▸ WORK TO BE COMPLETED: Only one stretch of the listing below is wanted. Begin at the line that has "middle pip: (232, 181)", stop after the line that has "ring mcp: (271, 230)", and repeat every line in between exactly.

▸ DATA LISTING:

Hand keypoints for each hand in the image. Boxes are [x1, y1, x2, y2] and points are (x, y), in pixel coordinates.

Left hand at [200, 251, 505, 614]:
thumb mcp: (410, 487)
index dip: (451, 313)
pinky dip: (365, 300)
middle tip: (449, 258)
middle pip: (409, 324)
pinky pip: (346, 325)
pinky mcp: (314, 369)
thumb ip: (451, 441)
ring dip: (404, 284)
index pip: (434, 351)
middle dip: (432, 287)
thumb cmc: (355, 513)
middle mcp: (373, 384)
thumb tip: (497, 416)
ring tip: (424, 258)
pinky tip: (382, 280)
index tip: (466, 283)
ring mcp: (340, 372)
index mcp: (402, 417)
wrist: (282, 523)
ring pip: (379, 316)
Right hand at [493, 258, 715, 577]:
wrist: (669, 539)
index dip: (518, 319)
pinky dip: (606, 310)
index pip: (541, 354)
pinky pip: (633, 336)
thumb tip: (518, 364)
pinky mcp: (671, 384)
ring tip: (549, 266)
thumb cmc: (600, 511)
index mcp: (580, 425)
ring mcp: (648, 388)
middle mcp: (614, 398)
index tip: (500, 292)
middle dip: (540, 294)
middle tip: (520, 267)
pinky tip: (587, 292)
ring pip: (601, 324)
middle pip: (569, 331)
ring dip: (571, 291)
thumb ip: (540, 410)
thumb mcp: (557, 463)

---

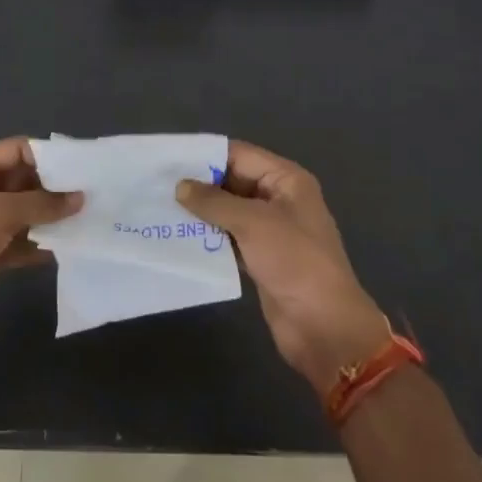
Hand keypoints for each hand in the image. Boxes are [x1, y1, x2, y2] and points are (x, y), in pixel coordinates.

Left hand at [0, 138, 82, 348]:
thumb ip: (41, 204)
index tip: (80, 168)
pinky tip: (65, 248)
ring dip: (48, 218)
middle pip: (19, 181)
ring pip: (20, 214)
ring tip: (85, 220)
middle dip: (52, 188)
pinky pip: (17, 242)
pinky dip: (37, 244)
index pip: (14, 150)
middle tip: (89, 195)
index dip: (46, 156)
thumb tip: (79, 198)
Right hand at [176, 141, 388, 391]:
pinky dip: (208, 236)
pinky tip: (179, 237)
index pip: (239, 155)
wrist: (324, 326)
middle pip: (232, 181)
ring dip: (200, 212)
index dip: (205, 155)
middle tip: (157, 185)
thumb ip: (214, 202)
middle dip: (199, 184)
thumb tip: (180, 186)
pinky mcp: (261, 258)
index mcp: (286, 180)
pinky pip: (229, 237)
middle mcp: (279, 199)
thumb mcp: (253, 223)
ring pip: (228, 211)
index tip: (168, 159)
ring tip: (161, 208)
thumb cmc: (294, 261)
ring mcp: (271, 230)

▸ PROBLEM SOLUTION:
middle pip: (232, 181)
ring dip: (200, 212)
index dip: (205, 155)
middle tip: (157, 185)
thumb ip: (214, 202)
middle dip: (199, 184)
thumb tip: (180, 186)
pinky mcp: (261, 258)
index mcp: (286, 180)
pinky pip: (229, 237)
middle mcp: (279, 199)
thumb mcp: (253, 223)
ring pip: (228, 211)
index tip: (168, 159)
ring tip: (161, 208)
thumb cmc: (294, 261)
ring mcp: (271, 230)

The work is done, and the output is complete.